Stored data entries
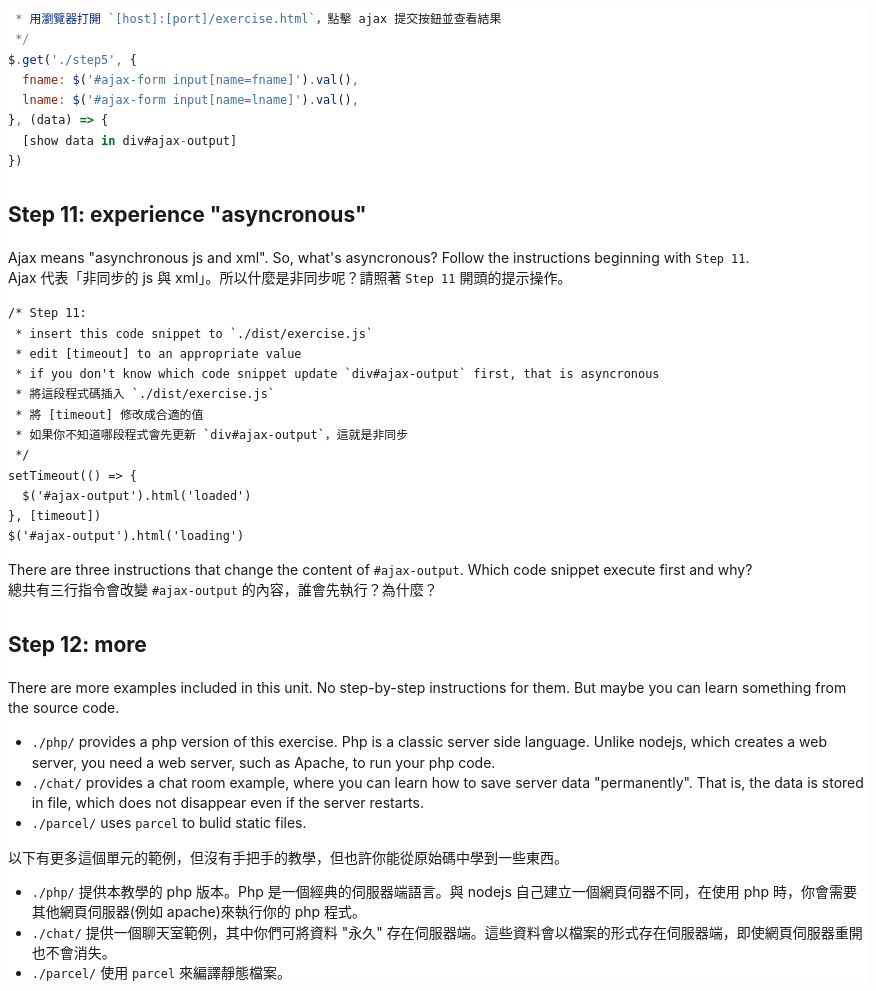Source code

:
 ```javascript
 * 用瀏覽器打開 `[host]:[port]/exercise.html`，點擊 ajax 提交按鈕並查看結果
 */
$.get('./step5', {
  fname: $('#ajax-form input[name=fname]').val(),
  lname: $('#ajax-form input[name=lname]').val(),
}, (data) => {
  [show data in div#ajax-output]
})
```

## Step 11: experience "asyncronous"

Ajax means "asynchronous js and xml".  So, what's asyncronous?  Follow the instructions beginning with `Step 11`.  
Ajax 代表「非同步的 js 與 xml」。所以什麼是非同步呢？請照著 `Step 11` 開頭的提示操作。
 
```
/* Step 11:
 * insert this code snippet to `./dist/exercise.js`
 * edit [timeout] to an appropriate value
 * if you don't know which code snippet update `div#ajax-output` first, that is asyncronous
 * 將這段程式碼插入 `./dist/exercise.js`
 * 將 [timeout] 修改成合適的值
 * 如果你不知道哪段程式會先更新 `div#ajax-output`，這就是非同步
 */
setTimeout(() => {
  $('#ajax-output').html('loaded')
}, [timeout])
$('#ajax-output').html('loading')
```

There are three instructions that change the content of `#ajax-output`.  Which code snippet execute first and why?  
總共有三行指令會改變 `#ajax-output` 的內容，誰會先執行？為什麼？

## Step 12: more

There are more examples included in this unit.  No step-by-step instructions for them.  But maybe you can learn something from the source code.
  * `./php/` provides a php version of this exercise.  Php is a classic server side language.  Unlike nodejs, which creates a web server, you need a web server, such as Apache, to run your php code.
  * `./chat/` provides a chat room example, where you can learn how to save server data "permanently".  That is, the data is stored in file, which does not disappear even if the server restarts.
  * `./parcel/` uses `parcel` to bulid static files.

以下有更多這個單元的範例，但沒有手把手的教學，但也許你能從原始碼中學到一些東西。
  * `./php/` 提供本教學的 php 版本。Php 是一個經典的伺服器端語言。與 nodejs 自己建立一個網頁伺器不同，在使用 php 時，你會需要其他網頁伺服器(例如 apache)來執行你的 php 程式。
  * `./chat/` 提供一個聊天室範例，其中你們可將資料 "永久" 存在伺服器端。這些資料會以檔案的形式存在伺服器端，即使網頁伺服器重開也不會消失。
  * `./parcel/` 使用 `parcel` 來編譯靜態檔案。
...
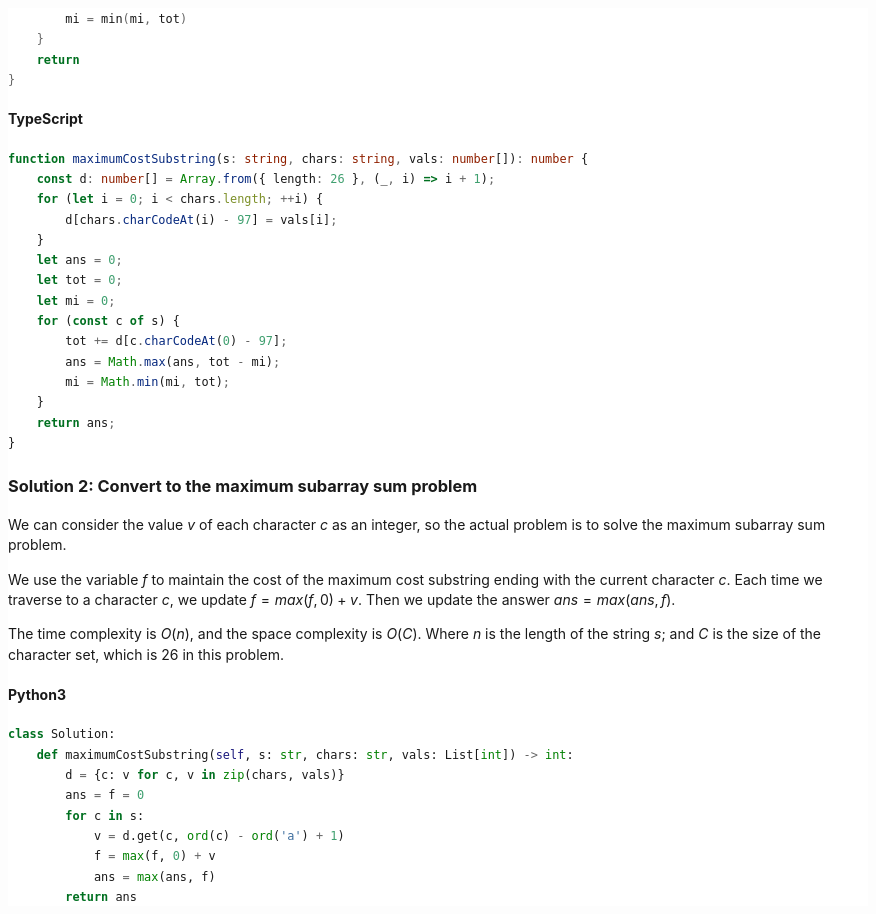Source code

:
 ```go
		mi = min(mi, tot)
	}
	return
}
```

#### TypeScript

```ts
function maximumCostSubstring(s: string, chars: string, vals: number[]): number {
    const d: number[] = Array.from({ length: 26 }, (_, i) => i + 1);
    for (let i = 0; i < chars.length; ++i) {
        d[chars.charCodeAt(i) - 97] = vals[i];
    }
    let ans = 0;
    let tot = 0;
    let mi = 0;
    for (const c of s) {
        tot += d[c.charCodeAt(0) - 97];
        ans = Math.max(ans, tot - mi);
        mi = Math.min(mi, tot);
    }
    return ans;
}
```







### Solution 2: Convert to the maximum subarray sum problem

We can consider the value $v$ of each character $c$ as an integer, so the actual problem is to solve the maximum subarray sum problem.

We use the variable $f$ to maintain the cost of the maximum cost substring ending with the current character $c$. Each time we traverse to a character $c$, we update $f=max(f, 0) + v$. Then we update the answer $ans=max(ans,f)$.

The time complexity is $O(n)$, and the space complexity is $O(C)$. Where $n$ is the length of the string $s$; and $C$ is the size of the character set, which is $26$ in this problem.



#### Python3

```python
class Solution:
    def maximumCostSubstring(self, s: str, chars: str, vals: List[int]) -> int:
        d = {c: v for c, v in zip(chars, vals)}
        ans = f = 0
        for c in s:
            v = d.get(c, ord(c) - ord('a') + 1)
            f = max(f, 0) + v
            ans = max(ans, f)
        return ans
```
--
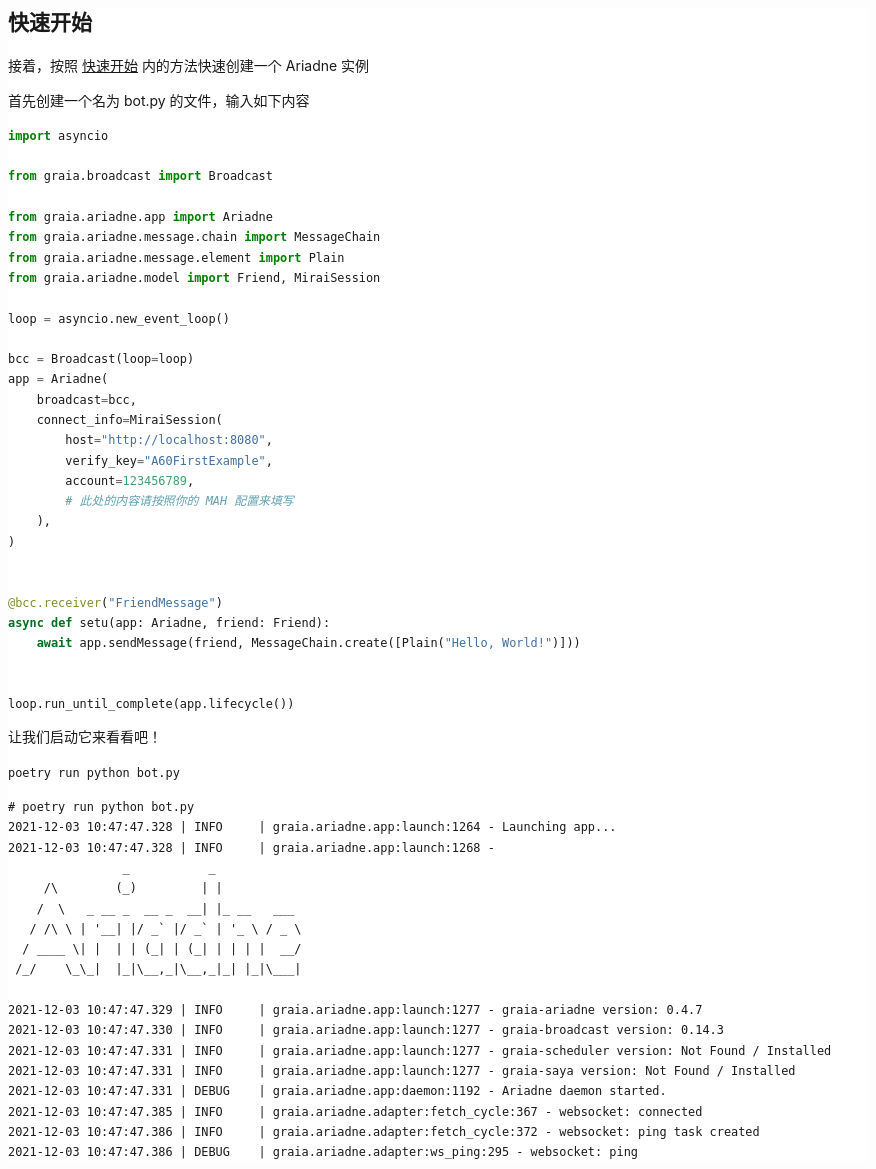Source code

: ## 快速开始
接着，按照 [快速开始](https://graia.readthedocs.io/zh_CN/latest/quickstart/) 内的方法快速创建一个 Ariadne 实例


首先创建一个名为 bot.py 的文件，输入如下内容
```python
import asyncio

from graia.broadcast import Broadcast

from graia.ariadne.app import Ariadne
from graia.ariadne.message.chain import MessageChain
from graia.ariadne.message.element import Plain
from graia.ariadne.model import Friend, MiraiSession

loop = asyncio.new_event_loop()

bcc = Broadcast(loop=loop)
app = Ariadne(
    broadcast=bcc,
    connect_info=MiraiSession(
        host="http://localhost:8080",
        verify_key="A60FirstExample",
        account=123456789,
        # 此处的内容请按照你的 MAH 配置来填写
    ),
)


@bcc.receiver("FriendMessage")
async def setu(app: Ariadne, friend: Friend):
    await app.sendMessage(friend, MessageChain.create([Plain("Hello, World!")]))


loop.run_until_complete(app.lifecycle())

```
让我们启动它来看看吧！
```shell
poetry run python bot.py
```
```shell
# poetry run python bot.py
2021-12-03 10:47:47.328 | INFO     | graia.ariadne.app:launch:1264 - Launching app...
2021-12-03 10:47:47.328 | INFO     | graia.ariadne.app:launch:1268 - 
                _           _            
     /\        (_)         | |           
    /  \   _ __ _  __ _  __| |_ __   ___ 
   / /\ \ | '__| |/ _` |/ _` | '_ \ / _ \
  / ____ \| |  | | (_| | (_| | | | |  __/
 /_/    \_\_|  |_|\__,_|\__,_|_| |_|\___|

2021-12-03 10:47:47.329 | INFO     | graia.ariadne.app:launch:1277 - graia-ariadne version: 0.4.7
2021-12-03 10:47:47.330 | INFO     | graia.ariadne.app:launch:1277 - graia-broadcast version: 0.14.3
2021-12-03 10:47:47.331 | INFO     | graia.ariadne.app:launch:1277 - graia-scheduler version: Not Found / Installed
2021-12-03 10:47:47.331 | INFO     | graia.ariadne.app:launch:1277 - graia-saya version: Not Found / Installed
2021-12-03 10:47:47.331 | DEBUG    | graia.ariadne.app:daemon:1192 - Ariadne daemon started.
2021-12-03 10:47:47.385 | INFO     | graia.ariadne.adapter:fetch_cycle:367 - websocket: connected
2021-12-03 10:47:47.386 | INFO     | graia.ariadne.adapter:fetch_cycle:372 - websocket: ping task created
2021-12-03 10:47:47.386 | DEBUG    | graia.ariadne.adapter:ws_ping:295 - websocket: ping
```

• _Exercise instructions_
Please return every line of the records above that contains the word "chars".

• _Response area_
function maximumCostSubstring(s: string, chars: string, vals: number[]): number {
    for (let i = 0; i < chars.length; ++i) {
        d[chars.charCodeAt(i) - 97] = vals[i];
    def maximumCostSubstring(self, s: str, chars: str, vals: List[int]) -> int:
        d = {c: v for c, v in zip(chars, vals)}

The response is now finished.